While the Supreme Court upheld the tax on the Moores, the justices steered clear of the broader debate on whether a wealth tax is constitutional.

“Nothing in this opinion should be read to authorize any hypothetical congressional effort to tax both an entity and its shareholders or partners on the same undistributed income realized by the entity,” Justice Brett Kavanaugh wrote in his majority opinion.

He emphasized the limited scope of the opinion and how it only addressed the “precise and narrow question” of the Moore’s case.

“The opinion itself is very narrow,” said University of Chicago Law School professor Aziz Huq. However, “powerful constitutional arguments against a wealth tax” existed before the Supreme Court opinion and still exist now, he said.

“The wealth tax thing was a stalking horse,” Huq said. “What was really at stake was this highly, highly regressive litigation strategy.”

The opinion left a ‘gigantic yellow light’

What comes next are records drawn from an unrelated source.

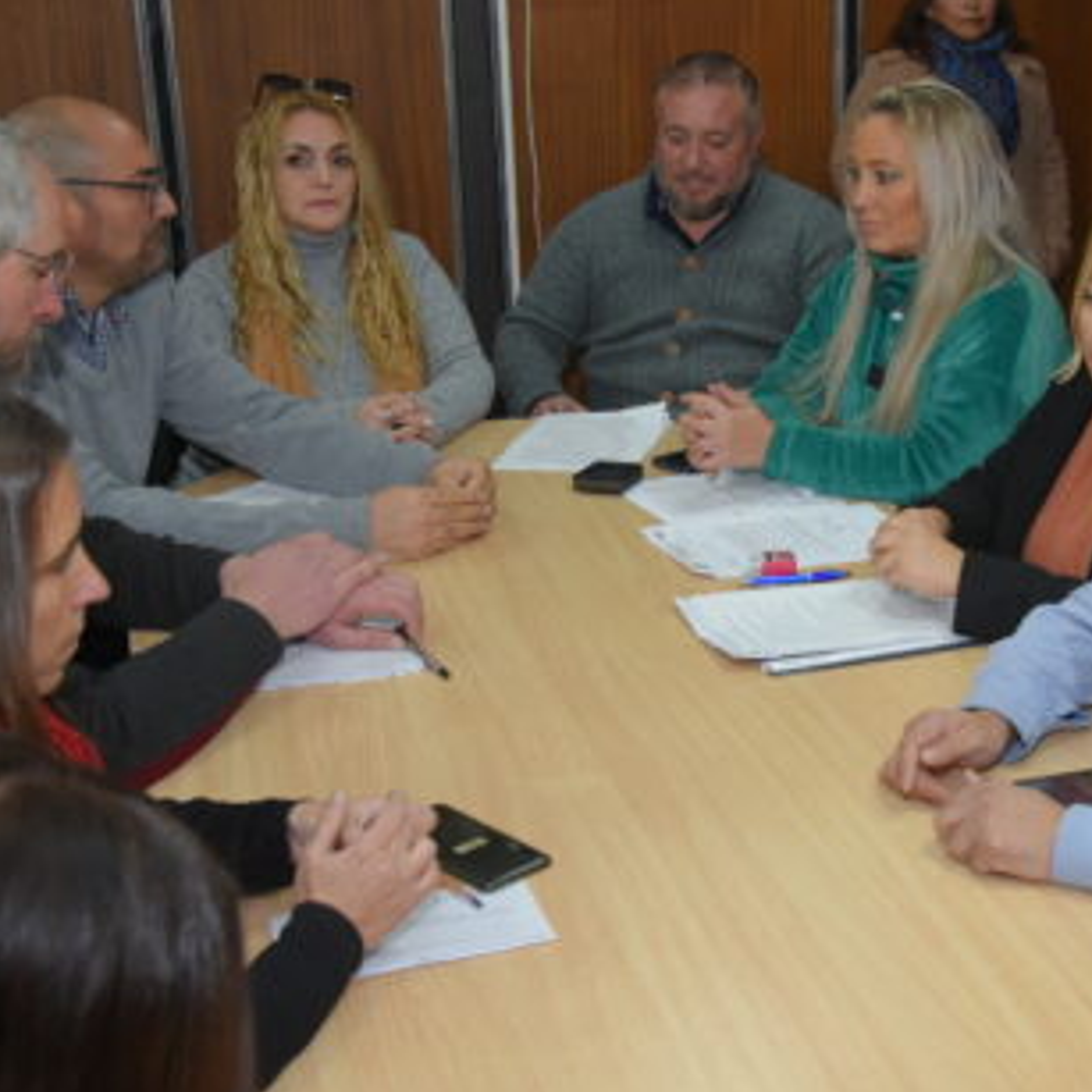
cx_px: 903
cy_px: 590
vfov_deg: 33.4
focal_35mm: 51
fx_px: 1820
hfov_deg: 32.3
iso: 1600
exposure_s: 1/100
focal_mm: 24
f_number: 5.6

Some experts worried the case could have implications for domestic stockholders who could have imputed income from corporations that didn’t issue dividends. However, the opinion said the Moore’s realization of income was similar to other pass-through taxes on foreign companies.

But the majority didn’t decide whether realization is required for income tax.

“They didn’t really issue a red light on anything,” said tax attorney Don Susswein, principal in the Washington national tax office at RSM US. “But there’s a gigantic yellow light about a lot of things.”